# Material supplied:
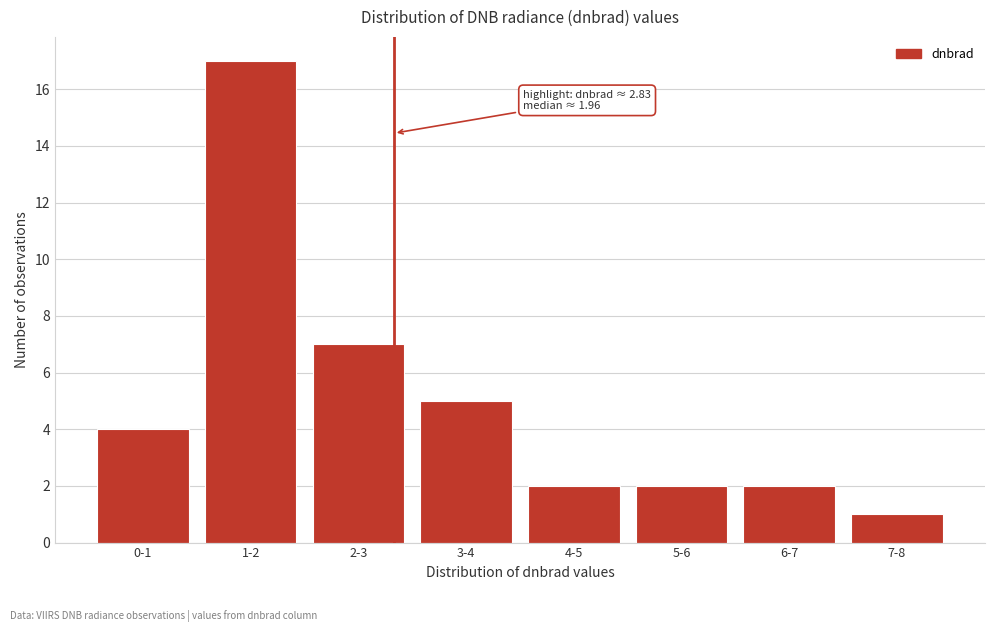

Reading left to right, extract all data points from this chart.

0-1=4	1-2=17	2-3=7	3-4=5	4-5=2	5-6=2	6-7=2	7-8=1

==

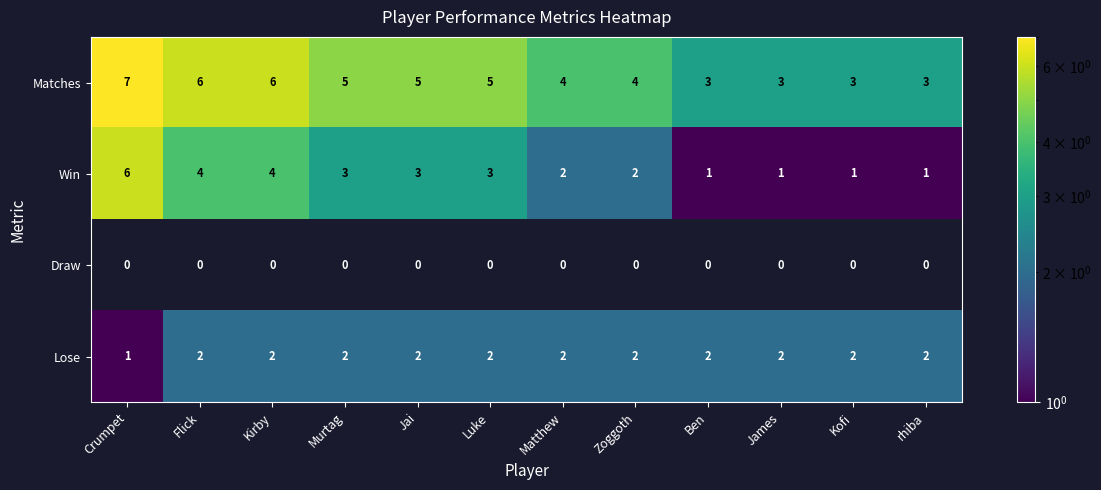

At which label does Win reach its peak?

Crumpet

* * *

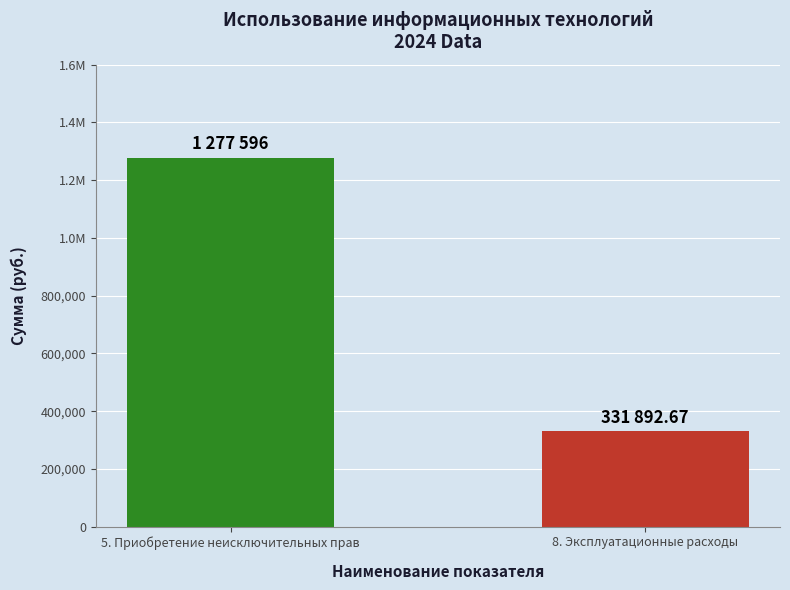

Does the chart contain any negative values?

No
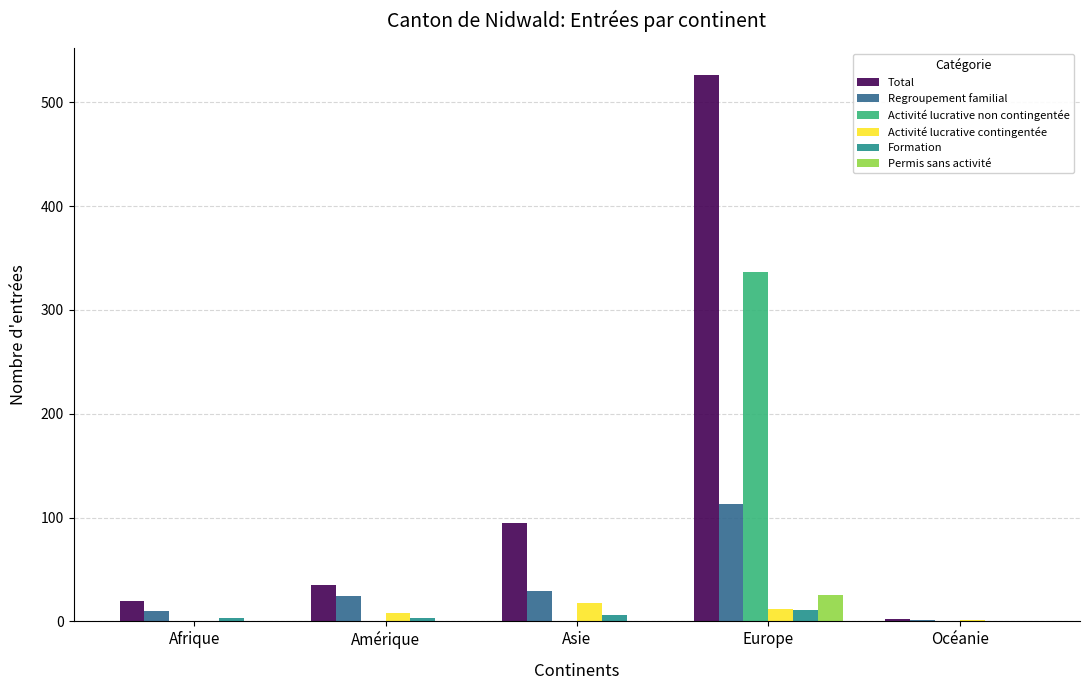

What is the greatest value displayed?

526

# Problem statement:
How many lines in the rows above contain the word "chart"? Give only the number.

# Expected answer:
2